Run encoder on Apple Neural Engine · ggml-org/whisper.cpp · Discussion #548 (original) (raw)
Hey folks! Awesome work :) I was made aware of this thread by @ggerganov after a conversation we had on Twitter.
Long story short I've optimized both Whisper's encoder and decoder to run on Apple's Neural Engine a couple weeks back, and have hacked flexible sized inputs for the decoder (though not recommended lol). I've done this twice, once on-top of huggingface's implementation of Whisper, and I've published a version built on-top of OpenAI's implementation:
https://github.com/RobertRiachi/ANE-Optimized-Whisper-OpenAI
I can validate @rsomani95's benchmarks as I too get similar fp32 encoder prediction performance :)
Speeding up the current encoder
Quantizing to fp16 and using the standard LLM data format of (batch, seq, embed_dim) actually slows down prediction time, so with a few changes we can get even more performance out of @wangchou 's idea!
The current implementation uses the standard LLM data format of (batch, seq, embd_dim) but the neural engine's most conductive data format is 4D and channels first.

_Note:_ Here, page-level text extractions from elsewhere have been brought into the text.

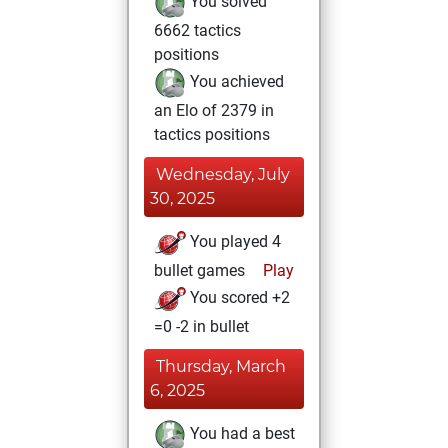
You solved
6662 tactics
positions
You achieved
an Elo of 2379 in
tactics positions
Wednesday, July
30, 2025
You played 4
bullet games
Play
You scored +2
=0 -2 in bullet
Thursday, March
6, 2025
You had a best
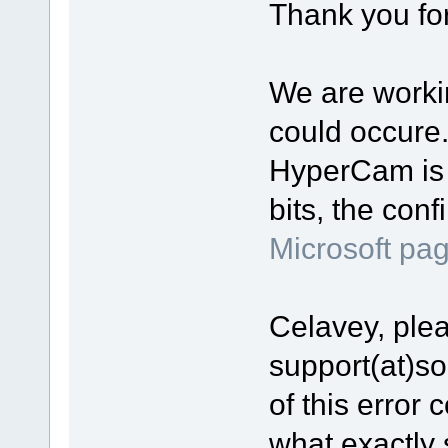
Thank you for
We are workin
could occure
HyperCam is 
bits, the con
Microsoft pa
Celavey, plea
support(at)s
of this error 
what exactly 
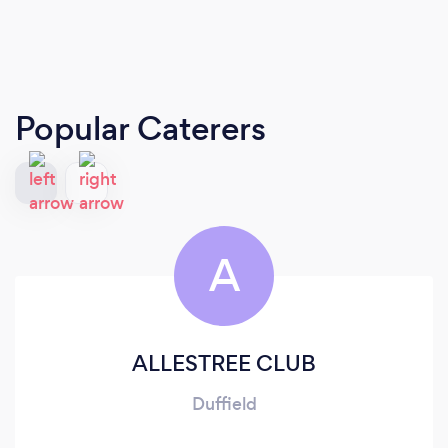
Popular Caterers
A
ALLESTREE CLUB
Duffield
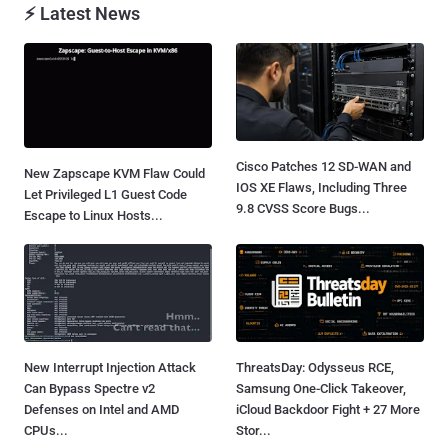
⚡ Latest News
Cisco Patches 12 SD-WAN and
New Zapscape KVM Flaw Could
IOS XE Flaws, Including Three
Let Privileged L1 Guest Code
9.8 CVSS Score Bugs...
Escape to Linux Hosts...
New Interrupt Injection Attack
ThreatsDay: Odysseus RCE,
Can Bypass Spectre v2
Samsung One-Click Takeover,
Defenses on Intel and AMD
iCloud Backdoor Fight + 27 More
CPUs...
Stor...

We also want the last axis to be the sequence since the last axis of the ANE buffer isn't packed, and must be contiguous and aligned to 64 bytes. This only applies to the last axis, and since we're quantizing to fp16 the neural engine is actually padding it up to 64bytes which results in 32 times the memory cost for 16bit precision.
TLDR; By switching to (batch, embed_dim, 1, seq) we can further improve the speed of the encoder.
Decoder & Kvcaching
Decoding a (1,1) token with an optimized ANE decoder model ran prediction at best 16ms which is still slower than the 7s currently achieved on CPU.
I've spent a good amount of time attempting to figure out a solution to the kvcaching problem, the fundamental issue is that cormel models are unable to branch thus making this difficult. We could export two versions of the decoder, one that's not expecting a kvcache for the first token and another that can handle the kvcache case, but that's pretty gross.
Quantization
I actually haven't noticed any performance gains by quantizing to fp16 from fp32, the prediction speed is roughly equivalent. Using fp16 instead of fp32 actually slows down compilation time by roughly 2x in all my tests. I suspect this has to do with how the quantize_weights method in coremltools throws an error if you specify "mlprogram" as the model type in your ct.convert call, and if no convert_to argument is provided coremltools seems to default to creating "NeuralNetwork proto" instead of a "MILSpec.Program proto" (source).